Snow Advisory: Issued when one to three inches of snow is expected to accumulate within 12 to 24 hours.

Watches/Warnings: Issued for life-threatening weather conditions.

Winter Storm Watch: Issued when at least four inches of snow in 12 hours, at least six inches of snow in 24 hours, or significant ice accumulations are possible within 12 hours.

Winter Weather Advisories: Issued when a variety of winter weather precipitation will cause significant inconvenience and may be hazardous, but probably not life threatening.

Forms of Precipitation

Alberta Clipper: A name for a fast moving low pressure system that forms over or near the province of Alberta, Canada and tracks south and east across the northern tier of the U.S. This storm brings strong winds and cold air, but not much snow.

Blowing Snow: Wind-driven snow that reduces visibility and causes significant drifting. Blowing snow may be loose snow picked up by the wind from the ground.

Freezing Rain/Drizzle: Rain/drizzle with temperatures that are below freezing that strikes a surface, such as a road, bridge, sidewalk, tree, or car. The rain/drizzle freezes instantly on impact, forming a layer of ice.

Ice Storm: A label for damaging accumulations of ice resulting from a lengthy period of freezing rain. Significant ice accumulations are usually 1/4 inch or greater.

Nor’easter: An intense area of low pressure that forms along or near the East Coast and rapidly intensifies as it moves toward the north or northeast. These storms are known for producing strong northeast winds, coastal flooding, beach erosion, and heavy precipitation along the U.S. East Coast. These storm systems are also called winter hurricanes.

Sleet: Raindrops that freeze into ice pellets before reaching the ground. Sleet usually bounces when hitting a hard surface. Long periods of falling sleet can result in a minor accumulation and cause hazard to motorists and pedestrians.
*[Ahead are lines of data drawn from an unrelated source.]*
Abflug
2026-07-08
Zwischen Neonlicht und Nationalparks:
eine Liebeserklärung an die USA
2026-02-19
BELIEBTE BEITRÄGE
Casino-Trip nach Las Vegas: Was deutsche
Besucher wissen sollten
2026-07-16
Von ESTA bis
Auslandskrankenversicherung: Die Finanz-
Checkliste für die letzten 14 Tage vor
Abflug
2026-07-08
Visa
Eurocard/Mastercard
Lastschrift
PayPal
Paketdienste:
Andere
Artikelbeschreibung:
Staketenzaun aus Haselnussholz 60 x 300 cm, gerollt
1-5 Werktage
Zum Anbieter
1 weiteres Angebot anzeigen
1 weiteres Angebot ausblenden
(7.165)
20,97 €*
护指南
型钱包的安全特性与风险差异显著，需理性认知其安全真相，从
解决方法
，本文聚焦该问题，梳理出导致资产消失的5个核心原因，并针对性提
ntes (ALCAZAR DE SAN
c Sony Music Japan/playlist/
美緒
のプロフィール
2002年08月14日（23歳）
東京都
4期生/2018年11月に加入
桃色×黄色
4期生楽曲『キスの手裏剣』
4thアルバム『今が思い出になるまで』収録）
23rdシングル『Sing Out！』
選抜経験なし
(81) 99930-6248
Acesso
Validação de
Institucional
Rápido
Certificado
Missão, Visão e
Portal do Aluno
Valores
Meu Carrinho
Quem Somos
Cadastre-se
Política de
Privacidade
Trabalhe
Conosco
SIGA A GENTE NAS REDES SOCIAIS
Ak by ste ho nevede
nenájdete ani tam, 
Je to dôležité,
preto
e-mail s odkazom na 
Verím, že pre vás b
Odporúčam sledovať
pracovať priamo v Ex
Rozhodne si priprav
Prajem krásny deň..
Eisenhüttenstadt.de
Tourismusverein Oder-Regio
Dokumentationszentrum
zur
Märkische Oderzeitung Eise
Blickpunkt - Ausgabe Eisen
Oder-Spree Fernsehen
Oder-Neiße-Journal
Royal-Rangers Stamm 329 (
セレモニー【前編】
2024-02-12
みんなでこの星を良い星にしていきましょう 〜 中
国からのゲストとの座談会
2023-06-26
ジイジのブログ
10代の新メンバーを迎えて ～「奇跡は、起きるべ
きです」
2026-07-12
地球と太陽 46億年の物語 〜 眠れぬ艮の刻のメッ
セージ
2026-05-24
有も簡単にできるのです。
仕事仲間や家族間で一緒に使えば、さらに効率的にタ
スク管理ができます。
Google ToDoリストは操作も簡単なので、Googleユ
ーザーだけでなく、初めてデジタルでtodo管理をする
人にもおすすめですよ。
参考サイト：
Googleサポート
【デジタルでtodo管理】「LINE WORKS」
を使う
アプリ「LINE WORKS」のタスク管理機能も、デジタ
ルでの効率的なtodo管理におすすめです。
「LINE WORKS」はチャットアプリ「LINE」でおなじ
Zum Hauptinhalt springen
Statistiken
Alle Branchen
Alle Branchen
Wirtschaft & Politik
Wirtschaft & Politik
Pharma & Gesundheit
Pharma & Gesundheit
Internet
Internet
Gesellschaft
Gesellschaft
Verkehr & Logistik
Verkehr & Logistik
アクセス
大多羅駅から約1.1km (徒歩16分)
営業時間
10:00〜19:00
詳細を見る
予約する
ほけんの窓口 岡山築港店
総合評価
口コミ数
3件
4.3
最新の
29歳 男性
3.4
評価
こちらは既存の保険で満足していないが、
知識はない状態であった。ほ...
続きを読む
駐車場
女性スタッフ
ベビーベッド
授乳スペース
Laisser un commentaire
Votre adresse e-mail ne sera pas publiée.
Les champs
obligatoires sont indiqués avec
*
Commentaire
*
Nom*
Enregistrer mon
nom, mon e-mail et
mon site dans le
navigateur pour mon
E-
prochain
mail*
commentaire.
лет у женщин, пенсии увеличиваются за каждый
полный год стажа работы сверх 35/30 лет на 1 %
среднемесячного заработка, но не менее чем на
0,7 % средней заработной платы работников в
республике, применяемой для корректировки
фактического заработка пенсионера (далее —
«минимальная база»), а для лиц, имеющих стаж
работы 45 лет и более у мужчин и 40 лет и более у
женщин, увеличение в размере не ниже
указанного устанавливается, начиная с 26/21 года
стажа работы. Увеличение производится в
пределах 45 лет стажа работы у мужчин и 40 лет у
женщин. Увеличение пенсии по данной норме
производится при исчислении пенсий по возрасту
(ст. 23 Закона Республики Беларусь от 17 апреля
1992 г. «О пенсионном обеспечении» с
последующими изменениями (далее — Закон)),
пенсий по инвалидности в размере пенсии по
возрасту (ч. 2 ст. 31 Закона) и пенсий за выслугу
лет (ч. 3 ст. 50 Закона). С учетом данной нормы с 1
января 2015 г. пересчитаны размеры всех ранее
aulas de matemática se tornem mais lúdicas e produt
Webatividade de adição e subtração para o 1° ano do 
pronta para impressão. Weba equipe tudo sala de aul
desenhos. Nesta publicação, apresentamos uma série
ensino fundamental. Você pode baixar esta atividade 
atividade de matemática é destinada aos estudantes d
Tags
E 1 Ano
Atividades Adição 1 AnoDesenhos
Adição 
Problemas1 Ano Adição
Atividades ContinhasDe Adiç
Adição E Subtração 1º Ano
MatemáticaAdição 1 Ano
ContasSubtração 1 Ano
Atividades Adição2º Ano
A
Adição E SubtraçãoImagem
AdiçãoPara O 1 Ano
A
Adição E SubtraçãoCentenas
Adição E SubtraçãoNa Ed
Snow: A steady fall of snowflakes for several hours or more.

Snow Flurry:Light snow falling for a short duration and resulting in no accumulation.

Snow Shower:Snow falling at varying intensities for brief periods of time, with some light accumulation possible.

Snowstorm: A label for a heavy snowfall event. The term is used for events in which at least four inches of snow will fall during a 12-hour period, or six inches will fall during a 24-hour period. Strong winds may accompany the snowfall to produce blowing snow and low wind-chill.

Wintry Mix:  An unspecified combination of snow, sleet, freezing rain, and ice.